The writings of Amir Khusrau or Ziauddin Barani do not contain any reference to Rameshwaram, and Firishta's account may be the result of confusion. Had Malik Kafur really constructed a mosque in Rameshwaram, Alauddin's courtier Khusrau would not have failed to mention such an achievement. If a mosque existed at Rameshwaram during Firishta's lifetime, it must have been built after the Khalji period.

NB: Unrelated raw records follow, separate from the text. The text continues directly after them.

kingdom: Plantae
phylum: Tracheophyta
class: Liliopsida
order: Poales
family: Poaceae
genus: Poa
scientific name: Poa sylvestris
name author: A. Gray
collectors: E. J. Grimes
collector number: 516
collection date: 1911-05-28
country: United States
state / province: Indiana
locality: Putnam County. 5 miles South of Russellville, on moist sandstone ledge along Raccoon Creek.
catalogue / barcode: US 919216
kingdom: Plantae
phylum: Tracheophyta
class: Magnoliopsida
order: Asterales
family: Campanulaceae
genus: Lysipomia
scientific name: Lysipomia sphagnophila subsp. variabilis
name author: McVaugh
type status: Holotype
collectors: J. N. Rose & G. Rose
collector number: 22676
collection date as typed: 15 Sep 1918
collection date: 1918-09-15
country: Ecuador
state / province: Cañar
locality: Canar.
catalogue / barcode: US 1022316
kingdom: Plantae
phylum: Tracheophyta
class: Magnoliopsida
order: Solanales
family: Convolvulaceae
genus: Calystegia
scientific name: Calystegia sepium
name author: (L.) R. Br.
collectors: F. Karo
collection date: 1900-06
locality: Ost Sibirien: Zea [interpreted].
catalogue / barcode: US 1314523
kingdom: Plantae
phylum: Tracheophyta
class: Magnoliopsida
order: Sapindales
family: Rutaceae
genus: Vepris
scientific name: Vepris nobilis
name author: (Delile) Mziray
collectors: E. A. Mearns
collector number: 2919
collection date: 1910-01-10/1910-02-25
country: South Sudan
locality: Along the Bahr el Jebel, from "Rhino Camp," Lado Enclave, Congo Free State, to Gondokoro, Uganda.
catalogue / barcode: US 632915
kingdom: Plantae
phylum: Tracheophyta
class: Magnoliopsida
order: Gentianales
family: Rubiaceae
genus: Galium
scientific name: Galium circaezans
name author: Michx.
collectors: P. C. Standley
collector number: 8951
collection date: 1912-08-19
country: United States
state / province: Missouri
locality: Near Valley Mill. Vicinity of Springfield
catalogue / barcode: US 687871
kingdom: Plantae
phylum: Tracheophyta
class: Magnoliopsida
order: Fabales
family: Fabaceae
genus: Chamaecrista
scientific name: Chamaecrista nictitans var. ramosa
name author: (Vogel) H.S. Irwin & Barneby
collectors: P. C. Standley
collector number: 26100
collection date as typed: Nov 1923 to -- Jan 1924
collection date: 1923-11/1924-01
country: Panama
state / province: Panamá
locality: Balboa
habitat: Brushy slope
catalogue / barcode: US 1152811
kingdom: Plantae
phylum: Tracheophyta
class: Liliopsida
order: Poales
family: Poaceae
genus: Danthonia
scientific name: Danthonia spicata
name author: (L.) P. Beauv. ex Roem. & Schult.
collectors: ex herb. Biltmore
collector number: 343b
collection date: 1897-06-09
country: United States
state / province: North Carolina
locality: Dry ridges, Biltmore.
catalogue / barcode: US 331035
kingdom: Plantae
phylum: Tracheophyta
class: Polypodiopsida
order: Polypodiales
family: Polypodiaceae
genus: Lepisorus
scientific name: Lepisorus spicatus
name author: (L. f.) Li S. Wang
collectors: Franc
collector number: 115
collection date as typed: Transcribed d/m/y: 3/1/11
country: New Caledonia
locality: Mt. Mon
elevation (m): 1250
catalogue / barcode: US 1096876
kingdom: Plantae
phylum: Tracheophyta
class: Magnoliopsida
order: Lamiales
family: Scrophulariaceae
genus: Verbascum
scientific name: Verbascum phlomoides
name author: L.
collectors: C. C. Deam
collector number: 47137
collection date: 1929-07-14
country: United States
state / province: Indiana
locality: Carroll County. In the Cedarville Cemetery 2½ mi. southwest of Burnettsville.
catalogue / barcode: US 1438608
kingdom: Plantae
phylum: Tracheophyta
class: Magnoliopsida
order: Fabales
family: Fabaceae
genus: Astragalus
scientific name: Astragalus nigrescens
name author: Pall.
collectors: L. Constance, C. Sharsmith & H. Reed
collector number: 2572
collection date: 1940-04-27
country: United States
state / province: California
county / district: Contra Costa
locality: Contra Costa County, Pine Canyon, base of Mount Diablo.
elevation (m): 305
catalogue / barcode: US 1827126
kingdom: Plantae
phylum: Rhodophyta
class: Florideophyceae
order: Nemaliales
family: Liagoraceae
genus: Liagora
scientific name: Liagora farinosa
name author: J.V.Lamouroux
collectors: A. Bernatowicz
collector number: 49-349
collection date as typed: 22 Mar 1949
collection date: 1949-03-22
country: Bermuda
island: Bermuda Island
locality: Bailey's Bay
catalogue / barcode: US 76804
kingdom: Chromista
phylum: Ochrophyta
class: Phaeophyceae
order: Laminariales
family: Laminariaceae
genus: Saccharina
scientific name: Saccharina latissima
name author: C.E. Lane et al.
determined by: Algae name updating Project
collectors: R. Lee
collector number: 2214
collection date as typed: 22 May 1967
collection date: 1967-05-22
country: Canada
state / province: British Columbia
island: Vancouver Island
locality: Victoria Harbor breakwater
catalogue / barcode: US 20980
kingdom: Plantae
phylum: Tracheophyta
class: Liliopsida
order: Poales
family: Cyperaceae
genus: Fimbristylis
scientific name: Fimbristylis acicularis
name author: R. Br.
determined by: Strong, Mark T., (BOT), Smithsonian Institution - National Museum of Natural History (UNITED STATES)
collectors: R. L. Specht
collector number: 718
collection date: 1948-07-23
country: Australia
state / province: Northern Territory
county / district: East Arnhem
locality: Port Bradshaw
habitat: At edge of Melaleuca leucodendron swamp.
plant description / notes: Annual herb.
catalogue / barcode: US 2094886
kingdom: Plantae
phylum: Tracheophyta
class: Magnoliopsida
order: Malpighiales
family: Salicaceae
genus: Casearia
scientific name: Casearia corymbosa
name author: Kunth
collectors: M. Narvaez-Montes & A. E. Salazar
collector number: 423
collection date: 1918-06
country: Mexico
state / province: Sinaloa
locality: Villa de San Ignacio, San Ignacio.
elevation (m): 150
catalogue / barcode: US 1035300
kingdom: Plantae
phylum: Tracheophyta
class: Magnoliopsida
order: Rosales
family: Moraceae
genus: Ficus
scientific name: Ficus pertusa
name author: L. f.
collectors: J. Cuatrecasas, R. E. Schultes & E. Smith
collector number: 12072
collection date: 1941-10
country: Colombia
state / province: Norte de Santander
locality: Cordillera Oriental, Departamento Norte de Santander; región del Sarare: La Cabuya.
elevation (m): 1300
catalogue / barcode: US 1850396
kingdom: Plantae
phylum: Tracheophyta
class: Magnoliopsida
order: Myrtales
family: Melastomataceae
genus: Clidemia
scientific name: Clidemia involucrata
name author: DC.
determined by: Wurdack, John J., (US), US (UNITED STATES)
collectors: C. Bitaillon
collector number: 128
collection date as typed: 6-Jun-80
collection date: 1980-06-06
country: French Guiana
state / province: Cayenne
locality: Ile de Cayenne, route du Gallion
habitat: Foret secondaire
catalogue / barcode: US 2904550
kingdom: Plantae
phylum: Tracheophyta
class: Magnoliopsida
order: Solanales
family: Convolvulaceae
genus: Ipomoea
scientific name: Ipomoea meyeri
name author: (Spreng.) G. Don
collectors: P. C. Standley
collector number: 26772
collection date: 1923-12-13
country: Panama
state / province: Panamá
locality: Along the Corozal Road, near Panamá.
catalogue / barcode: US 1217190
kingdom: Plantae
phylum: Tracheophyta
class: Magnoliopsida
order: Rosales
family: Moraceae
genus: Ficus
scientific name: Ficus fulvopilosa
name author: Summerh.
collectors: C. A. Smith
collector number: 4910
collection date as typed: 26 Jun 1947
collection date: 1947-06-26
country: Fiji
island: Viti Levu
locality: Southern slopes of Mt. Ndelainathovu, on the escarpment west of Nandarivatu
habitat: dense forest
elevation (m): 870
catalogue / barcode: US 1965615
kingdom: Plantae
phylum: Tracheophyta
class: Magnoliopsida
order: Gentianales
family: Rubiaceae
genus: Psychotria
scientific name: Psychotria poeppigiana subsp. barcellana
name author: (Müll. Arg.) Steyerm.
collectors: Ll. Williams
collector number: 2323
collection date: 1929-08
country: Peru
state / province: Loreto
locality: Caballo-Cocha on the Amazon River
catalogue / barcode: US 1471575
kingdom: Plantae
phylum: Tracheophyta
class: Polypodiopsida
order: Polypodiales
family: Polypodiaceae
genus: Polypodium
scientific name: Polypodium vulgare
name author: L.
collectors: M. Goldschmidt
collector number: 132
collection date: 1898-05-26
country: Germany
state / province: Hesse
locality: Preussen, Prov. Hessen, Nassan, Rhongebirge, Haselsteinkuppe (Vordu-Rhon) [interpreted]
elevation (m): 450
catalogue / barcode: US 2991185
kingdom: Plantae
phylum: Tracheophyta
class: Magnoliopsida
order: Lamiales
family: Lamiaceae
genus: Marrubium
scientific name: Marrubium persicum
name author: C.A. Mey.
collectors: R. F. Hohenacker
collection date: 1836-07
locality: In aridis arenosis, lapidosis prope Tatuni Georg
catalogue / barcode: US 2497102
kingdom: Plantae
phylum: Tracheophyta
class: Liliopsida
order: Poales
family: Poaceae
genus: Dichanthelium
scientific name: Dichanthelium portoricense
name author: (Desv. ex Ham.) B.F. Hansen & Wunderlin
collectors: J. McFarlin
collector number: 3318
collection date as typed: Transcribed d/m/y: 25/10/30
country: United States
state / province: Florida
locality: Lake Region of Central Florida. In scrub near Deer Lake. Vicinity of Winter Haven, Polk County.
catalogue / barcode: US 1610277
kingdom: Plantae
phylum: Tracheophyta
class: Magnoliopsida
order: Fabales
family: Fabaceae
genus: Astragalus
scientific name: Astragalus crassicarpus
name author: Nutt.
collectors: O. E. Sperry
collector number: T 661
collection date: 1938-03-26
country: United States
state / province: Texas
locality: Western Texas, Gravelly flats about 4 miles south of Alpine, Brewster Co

Although the identification of Firishta's "Sit Band Ramisar" with Rameshwaram is dubious, it is not unlikely that Malik Kafur's forces marched to Rameshwarm from Madurai, in search of the much-sought elephants and Pandya wealth. According to Amir Khusrau's Ashika, during a campaign against a ruler called "Pandya Guru", the Khalji forces reached as far as "the shores of the sea of Lanka". The capital of this ruler was called "Fatan", and had a temple with an idol. "Fatan" may be a transcription of "Periyapattinam", the name of a place near Rameshwaram.

=== Other places ===

A hero stone inscription found at the Aviriyur Shiva temple near Rishivandiyam records the death of a Pandya soldier against Malik Kafur's army. It mentions that a warrior named Adaa Thella Raguthar died in a battle against the Thulukar (Turkic people), in 1311, during the reign of Vira Pandya. It states that his wife Mallana Devi committed suicide by sati. Several other inscriptions at the Thiruvamathur Shiva temple also mention the 'Thulukar War', a reference to Malik Kafur's invasion.

== Return to Delhi ==
Lilatilakam, a 14th-century Sanskrit treatise written by an unknown author, states that a general named Vikrama Pandya defeated the Muslims. Based on this, some historians believe that Vikrama Pandya, an uncle of Vira and Sundara, defeated Malik Kafur's army. However, the identification of this Vikrama Pandya as the brother of Maravarman Kulashekhara is not supported by historical evidence. The Vikrama Pandya mentioned in Lilatilakam appears to have defeated another Muslim army during 1365–70 as a prince; he ascended the Pandya throne much later, in 1401.

By late April 1311, the rains had obstructed the operations of the Delhi forces, and the generals received the news that the defenders had assembled a large army against them. Kafur, who had already collected a huge amount of wealth from Hoysala and Pandya kingdoms, determined that it was futile to pursue the Pandya king. Therefore, he decided to return to Delhi. According to Alauddin Khalji's courtier and chronicler Amir Khusrau, the Delhi army had captured 512 elephants, 5,000 horses and 500 manns of gold and precious stones by the end of its southern campaign against the Hoysalas and the Pandyas. According to the exaggerated account of the later writer Ziauddin Barani (a writer who wrote during the Tughluq era), the loot included 612 elephants; 20,000 horses; and 96,000 manns of gold. Barani describes this seizure of wealth as the greatest one since the Muslim capture of Delhi.

The army started its return journey on 25 April 1311. In Delhi, Alauddin held a public court (darbar) at Siri on 19 October 1311, to welcome Malik Kafur and other officers of the army. He gave 0.5 to 4 manns of gold to his various nobles and Amirs.

== Aftermath ==
After Kafur's departure, the Pandya brothers resumed their conflict. This conflict resulted in the defeat of Sundara Pandya, who decided to seek Alauddin's assistance. With the help of Alauddin's forces, he was able to re-establish his rule in the South Arcot region by 1314. Later, during the reign of Alauddin's son Qutb ud din Mubarak Shah, the Delhi general Khusro Khan raided the Pandya territories. The northern part of the Pandya kingdom was captured by the Muslims over the next two decades: it first came under the control of the Tughluq dynasty, and later became part of the short-lived Madurai Sultanate. However, the southernmost part of the Pandya territory remained independent.